Arthur Morton was born in 1872 in Boston. He started a mineral water business some time between 1901 and about 1910, as a sideline to a grocers, bakers, and provision merchants business he already owned at 70 Blue Street. By going into the grocery business Arthur was following in the footsteps of his father William, who had a grocers shop on London Road in Boston for several decades up to about 1920 (William was also the landlord of the Black Bull pub, next door to his shop).
Arthur Morton outside the Blue Street shop, probably about 1909 or 1910, with his delivery cart pulled by his pony ‘Topsy’. Various enamel advertisements can be seen on the walls including Fry's Cocoa, Rowntrees Chocolates, and Colmans Starch.
Arthurs drinks business was entirely for fizzy pop. He used Penny Monsters bottles, stone flagons and 10oz codds. The codds, and possibly the flagons, had his own name on them, but the Monsters bottles were the standard ‘franchised’ type of one pint screw stoppered bottle, embossed ‘Monsters’ but without any proprietors name.
Arthur (on the right) in the yard of his mineral water business, also in Blue Street, some time in 1913.
Arthur was in the pre – 1914 equivalent of the Territorial Army, having joined while he was still a teenager in the 1890s.
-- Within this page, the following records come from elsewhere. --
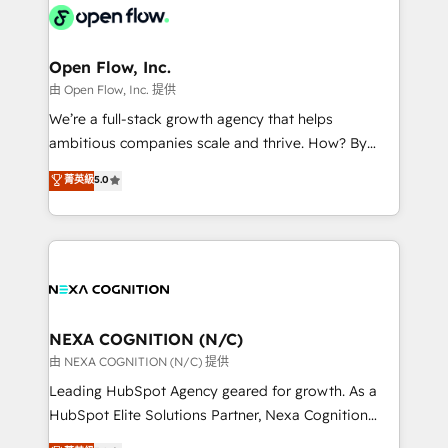
include five HubSpot Academy accreditations, six
industrial/manufacturing, professional services,
HubSpot Awards, recognition in Financial Services
architecture/engineering/construction (AEC),
and Real Estate, and 80+ five-star reviews.
distribution, commercial real estate, technology,
Open Flow, Inc.
finserv/fintech, IT managed services, transportation
由 Open Flow, Inc. 提供
& logistics, energy/solar, staffing and recruiting,
We’re a full-stack growth agency that helps
media, healthcare and government contractors. Our
ambitious companies scale and thrive. How? By
scope of services encompasses Platform Solutions,
upgrading and streamlining every single revenue-
菁英級
5.0
Technical Solutions, Enablement Solutions, Digital
generating aspect of your business. We’re proud
Solutions and Growth Solutions. As a fully
HubSpot Elite Solutions Partners and devout CRM
accredited and five-star rated firm, Wendt Partners
nerds who can harness HubSpot’s custom digital
brings a deep bench of expertise to each client
tools to improve each touchpoint of your customer
engagement. In addition, we are SOC 2, ISO 27001,
experience. Working hand-in-hand with your team,
GDPR and HIPAA compliant for global IT security
we’ll assemble a RevOps machine that drives more
standards.
traffic, generates better leads and crushes your
NEXA COGNITION (N/C)
revenue goals. We've worked with thousands of
由 NEXA COGNITION (N/C) 提供
HubSpot customers and we'd love to work with you
Leading HubSpot Agency geared for growth. As a
too! Clients come to us for: Advanced CRM solutions
HubSpot Elite Solutions Partner, Nexa Cognition
System Integrations both Custom and Native to
ranks in the top 1% of global HubSpot Partners and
He was called up for active service abroad on the 10th September 1914, a month after the war started and by October 1914 (within a year or two of the photograph above being taken) he was on the Western Front with the 7th Division. He was a driver for 105 Battery of XXII Brigade Royal Field Artillery, and between October 1914 and September 1916 he was involved in most of the major British battles of 1914, 1915 and 1916 including 1st Ypres, Neuve Chapelle, Loos, Aubers Ridge, and the Somme.
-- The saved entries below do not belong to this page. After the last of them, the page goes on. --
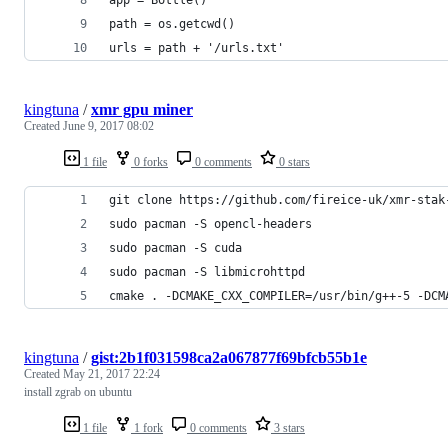
path = os.getcwd()
urls = path + '/urls.txt'
kingtuna
/
xmr gpu miner
Created
June 9, 2017 08:02
1 file
0 forks
0 comments
0 stars
git clone https://github.com/fireice-uk/xmr-stak
sudo pacman -S opencl-headers
sudo pacman -S cuda
sudo pacman -S libmicrohttpd
cmake . -DCMAKE_CXX_COMPILER=/usr/bin/g++-5 -DCM
kingtuna
/
gist:2b1f031598ca2a067877f69bfcb55b1e
Created
May 21, 2017 22:24
install zgrab on ubuntu
1 file
1 fork
0 comments
3 stars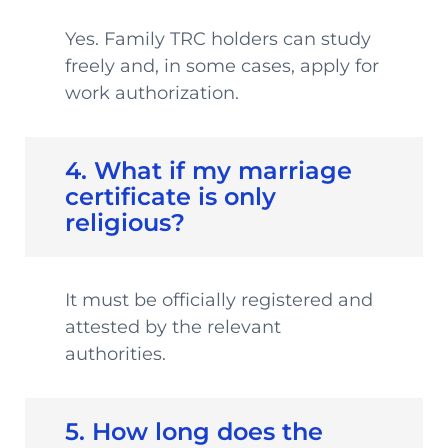
Yes. Family TRC holders can study
freely and, in some cases, apply for
work authorization.
4. What if my marriage
certificate is only
religious?
It must be officially registered and
attested by the relevant
authorities.
5. How long does the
Arthur (on the right) in a studio portrait taken in France or Flanders, probably in 1915 or early 1916, along with his best friend of the time ‘Nobby’ Clark (or Clarke).
Arthur was invalided back to England in September or October 1916 after being incapacitated during the Battle of the Somme. He had shell shock (and possibly a head wound), and never fully recovered. Both his mineral water company and his grocers shop were already out of business before he returned to England. In 1917 his wife and children moved from Boston to Grimsby, where Arthur joined them after several months of convalescence at the Lord Derby War Hospital in Warrington, and then at the smaller hospital at Poulton-le-Fylde.
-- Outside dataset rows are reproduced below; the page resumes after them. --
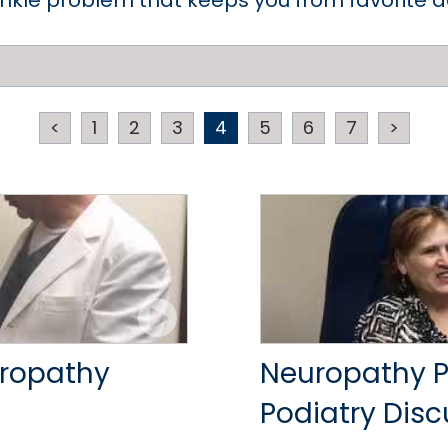
ankle problem that keeps you from favorite act
<
1
2
3
4
5
6
7
>
uropathy
Neuropathy Pa
Podiatry Dis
Arthur suffered badly from the effects of shell shock for the rest of his life. For several years he could only cope with quiet and low-intensity work. After spending several months in hospital he returned to his family in Lincolnshire. He managed to find a job as caretaker of the smallpox hospital in the rural setting of Laceby, near Grimsby. Eventually he moved on to other work, but he never again ran his own business. He died in 1937 at the age of 65, two weeks before he was due to retire.